ABSTRACT

The life cycle of most marine bivalves is characterized by high fecundity, external fertilization, dispersal during a planktonic larval phase and a sessile adult phase (Fig. 1). From a successful pair cross resulting in millions of eggs (Widdows 1991), two adults on average (if the population stays constant) will participate to the next generation. However, the variance in reproductive success can be huge (Hedgecock 1994) and most of this variance is probably due to processes occurring before the spat stage. Considering a single reproductive event, genotype frequencies observed at the adult stage may be influenced by various parameters including parental fertility, larval fitness and the existence of assortative mating or segregation distortion. When adult populations are composed of several reproductive cohorts, temporal and spatial recruitment variation introduces even more complications. The importance of these processes is attested to by recurrent observations of departures from random-mating frequencies in allozyme surveys of samples at the post-metamorphic stage. Departure from Mendelian expectations are not uncommon in hatchery experiments (see Foltz 1986b, McGoldrick et al. 2000) and a general trend toward heterozygote deficiencies relative to Hardy-Weinberg equilibrium (HWE) is often observed in natural populations (reviews in Zouros and Foltz 1984, Blanc and Bonhomme 1986, Gaffney 1994, Raymond et al. 1997). Just as puzzling is the observation that multi-locus heterozygosity (MLH) is positively correlated with fitness-related traits (reviews in Mitton and Grant 1984, Zouros and Foltz 1987, David 1998).
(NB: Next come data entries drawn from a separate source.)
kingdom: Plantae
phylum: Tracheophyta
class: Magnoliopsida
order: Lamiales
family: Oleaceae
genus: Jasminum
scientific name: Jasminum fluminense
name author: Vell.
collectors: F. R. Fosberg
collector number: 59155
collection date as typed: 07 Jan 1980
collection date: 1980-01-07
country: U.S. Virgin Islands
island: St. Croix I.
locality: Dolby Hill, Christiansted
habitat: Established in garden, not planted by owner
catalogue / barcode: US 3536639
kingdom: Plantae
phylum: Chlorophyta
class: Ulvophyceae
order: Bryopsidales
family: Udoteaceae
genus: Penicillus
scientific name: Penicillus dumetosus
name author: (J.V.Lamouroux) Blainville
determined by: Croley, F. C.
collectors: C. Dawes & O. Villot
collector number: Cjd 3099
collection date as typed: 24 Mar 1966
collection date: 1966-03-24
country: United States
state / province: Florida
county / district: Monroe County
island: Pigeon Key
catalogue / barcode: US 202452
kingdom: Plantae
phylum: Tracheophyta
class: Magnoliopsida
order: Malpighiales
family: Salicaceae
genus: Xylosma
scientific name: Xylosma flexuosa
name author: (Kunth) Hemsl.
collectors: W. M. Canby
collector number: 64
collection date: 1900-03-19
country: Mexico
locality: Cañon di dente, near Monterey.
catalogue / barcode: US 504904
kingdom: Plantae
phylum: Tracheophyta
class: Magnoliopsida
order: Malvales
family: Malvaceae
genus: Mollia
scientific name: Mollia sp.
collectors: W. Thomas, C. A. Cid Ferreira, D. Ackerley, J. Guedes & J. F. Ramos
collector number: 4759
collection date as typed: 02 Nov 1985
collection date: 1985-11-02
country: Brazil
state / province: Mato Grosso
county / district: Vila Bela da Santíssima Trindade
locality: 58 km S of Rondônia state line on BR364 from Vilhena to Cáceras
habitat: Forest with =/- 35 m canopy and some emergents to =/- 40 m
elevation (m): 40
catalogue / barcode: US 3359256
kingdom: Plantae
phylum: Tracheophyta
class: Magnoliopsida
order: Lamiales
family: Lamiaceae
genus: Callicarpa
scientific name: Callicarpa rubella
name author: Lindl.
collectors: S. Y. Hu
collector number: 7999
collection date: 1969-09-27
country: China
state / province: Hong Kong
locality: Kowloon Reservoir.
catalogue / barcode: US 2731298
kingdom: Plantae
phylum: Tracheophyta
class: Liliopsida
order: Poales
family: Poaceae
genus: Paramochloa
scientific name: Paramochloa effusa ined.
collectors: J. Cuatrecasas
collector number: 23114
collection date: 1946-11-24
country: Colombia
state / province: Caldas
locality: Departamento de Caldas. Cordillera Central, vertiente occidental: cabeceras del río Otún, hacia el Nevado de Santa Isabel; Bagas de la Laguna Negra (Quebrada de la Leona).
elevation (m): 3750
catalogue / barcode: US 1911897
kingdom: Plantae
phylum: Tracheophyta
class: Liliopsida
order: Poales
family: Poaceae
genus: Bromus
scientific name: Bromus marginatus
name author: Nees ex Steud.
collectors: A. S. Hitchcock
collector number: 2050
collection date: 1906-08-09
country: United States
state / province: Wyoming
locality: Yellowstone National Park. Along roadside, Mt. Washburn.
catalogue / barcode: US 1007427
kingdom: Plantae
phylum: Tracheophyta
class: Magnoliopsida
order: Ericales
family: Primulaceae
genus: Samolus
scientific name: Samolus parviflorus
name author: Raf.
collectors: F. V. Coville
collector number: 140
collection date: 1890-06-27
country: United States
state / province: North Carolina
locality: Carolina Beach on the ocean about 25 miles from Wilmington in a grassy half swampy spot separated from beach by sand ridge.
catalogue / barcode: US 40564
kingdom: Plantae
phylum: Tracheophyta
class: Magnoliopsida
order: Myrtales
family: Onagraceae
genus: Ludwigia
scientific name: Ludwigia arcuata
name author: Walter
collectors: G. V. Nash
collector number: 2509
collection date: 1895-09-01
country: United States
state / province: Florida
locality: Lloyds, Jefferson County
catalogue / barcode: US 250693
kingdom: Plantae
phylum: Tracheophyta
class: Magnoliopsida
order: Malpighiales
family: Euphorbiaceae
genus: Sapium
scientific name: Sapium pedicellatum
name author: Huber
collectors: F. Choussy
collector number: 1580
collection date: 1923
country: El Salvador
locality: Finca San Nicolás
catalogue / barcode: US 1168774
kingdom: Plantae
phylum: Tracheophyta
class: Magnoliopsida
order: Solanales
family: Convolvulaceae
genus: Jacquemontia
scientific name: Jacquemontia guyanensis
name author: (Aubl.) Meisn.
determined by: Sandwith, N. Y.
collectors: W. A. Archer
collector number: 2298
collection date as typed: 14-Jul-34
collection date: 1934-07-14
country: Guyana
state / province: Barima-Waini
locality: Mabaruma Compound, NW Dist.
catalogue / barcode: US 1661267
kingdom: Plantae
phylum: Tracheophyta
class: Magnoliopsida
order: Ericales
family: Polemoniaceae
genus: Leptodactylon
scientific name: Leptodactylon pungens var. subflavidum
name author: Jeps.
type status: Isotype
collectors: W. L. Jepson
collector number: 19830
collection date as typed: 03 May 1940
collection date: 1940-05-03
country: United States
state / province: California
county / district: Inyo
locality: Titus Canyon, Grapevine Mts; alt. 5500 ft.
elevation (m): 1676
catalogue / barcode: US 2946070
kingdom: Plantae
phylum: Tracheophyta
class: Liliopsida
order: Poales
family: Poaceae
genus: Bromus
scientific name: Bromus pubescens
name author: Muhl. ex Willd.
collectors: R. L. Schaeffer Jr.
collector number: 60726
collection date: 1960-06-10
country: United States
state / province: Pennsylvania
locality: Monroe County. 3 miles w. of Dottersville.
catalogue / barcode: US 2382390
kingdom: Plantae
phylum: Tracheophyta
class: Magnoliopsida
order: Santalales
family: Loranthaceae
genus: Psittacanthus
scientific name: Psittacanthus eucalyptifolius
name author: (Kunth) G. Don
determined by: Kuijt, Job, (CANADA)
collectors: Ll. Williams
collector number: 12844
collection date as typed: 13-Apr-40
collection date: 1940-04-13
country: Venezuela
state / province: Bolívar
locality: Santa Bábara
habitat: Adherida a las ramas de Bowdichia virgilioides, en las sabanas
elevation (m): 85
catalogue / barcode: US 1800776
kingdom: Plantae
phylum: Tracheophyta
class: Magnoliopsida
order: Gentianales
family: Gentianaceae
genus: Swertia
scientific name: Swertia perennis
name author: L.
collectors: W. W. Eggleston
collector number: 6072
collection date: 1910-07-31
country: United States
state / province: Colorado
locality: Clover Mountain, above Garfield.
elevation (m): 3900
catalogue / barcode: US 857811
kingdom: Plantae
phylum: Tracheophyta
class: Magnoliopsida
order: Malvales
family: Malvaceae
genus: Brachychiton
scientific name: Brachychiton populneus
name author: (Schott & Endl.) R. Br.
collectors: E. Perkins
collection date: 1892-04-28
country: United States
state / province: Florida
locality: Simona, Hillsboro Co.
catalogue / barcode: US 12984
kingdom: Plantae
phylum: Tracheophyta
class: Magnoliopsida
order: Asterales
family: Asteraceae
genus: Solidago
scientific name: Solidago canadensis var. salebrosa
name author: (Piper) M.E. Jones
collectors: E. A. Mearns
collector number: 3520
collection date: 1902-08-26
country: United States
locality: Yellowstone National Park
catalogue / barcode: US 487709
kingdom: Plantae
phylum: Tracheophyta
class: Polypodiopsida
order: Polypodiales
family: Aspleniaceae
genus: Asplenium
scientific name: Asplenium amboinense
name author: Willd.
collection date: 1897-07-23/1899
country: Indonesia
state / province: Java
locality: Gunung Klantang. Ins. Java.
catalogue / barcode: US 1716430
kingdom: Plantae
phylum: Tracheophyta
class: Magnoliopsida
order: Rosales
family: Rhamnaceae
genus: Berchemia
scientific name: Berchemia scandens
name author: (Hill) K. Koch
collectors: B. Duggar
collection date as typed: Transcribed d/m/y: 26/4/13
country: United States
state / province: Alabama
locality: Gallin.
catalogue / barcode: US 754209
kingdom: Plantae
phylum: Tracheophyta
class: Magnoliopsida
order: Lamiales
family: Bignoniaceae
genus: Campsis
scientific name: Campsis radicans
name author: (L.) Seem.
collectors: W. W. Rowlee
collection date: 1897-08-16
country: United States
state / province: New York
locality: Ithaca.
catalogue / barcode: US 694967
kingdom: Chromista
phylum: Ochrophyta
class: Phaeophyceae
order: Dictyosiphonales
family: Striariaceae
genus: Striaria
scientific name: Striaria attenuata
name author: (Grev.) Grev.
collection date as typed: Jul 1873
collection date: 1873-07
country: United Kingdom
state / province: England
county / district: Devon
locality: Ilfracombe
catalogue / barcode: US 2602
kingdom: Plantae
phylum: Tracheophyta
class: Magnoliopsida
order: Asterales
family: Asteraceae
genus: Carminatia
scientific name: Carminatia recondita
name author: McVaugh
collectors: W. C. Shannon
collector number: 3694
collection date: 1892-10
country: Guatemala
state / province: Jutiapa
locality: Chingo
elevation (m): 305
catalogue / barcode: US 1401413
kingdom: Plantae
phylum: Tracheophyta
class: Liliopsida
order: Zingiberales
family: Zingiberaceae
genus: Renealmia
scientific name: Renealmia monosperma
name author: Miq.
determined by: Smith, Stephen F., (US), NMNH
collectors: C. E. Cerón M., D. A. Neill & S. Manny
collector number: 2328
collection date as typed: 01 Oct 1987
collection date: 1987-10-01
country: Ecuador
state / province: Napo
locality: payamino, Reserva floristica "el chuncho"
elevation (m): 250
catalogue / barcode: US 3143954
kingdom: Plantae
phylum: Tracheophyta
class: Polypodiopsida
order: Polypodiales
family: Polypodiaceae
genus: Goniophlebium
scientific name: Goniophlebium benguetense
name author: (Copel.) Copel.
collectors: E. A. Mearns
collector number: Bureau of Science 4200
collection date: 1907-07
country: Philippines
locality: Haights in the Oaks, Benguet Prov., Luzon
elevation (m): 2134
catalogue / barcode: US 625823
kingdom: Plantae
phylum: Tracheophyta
Small but significant spatial (Borsa et al. 1991), temporal (Hedgecock 1994) or spatio-temporal (David et al. 1997b) genetic structure at very fine-scale ("chaotic genetic patchiness" sensu Johnson and Black 1982) contrasts with an apparent genetic homogeneity over long distances (review in Palumbi 1992). Finally, examples of environment-dependent genetic variation, such as the amino-peptidase allele frequency cline

between estuarine habitats of Long Island Sound and oceanic coastal zones in the mussel Mytilus edulis (Koehn et al. 1980, Hilbish and Koehn 1985), imply selection starting from the beginning of the settled phase and maybe earlier.